Task item
Decide whether each statement agrees with the text on Amanita xylinivolva, answering yes or no and quoting the deciding words: (a) The species was originally described in 1992. (b) Guzmán and Carela first identified their 1978 collection as Amanita xylinivolva. (c) The full range of the species is known.

##### Text segment

Amanita xylinivolva, the cottony volva amanita, is a species of fungus found in Andean Colombia. It is in the family Amanitaceae and was originally described by Tulloss, Ovrebo, and Halling in 1992.

==Etymology==
The name xylinivolva comes from the Greek xylinus (meaning "cottony" or "pertaining to cotton") and volva, referring to the distinctive cottony, submembranous material of the universal veil.

==Description==
Amanita xylinivolva is a small to medium-sized mushroom with a yellow to yellowish cream or buff-colored cap. The margin of the cap exhibits sulcate to tuberculate-sulcate striations. Fragments of the cottony, pale universal veil may be present on the cap surface or at the junction of the stipe and its swollen bulb. The species was previously collected in 1978 by Guzmán and Carela, who initially identified it as a member of the Amanita gemmata group. It can be distinguished from A. gemmata by its predominantly subglobose spores.

==Habitat and distribution==
Amanita xylinivolva was first discovered when they were found in the Andes of Colombia growing with Quercus humboldtii and Weinmannia tomentosa. Some reports say it grows in Guatemala, but the full range is not known.

##########
##### Source material

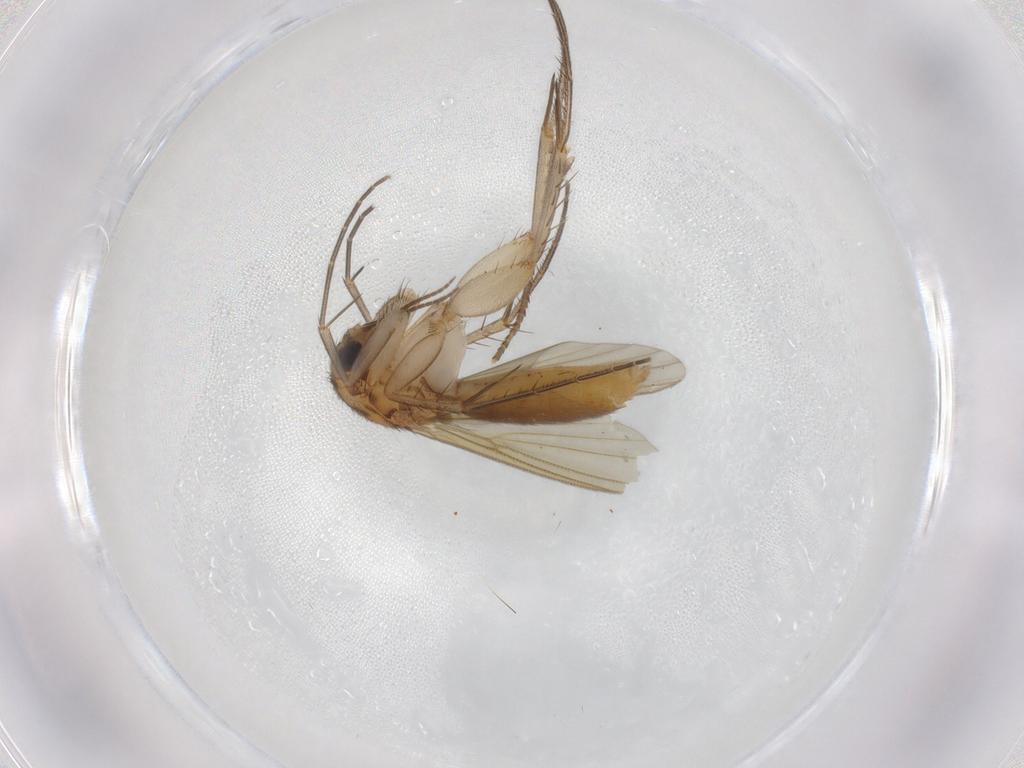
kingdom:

##########

Solution
(a) Yes: "was originally described by Tulloss, Ovrebo, and Halling in 1992"
(b) No: "initially identified it as a member of the Amanita gemmata group"
(c) No: "the full range is not known"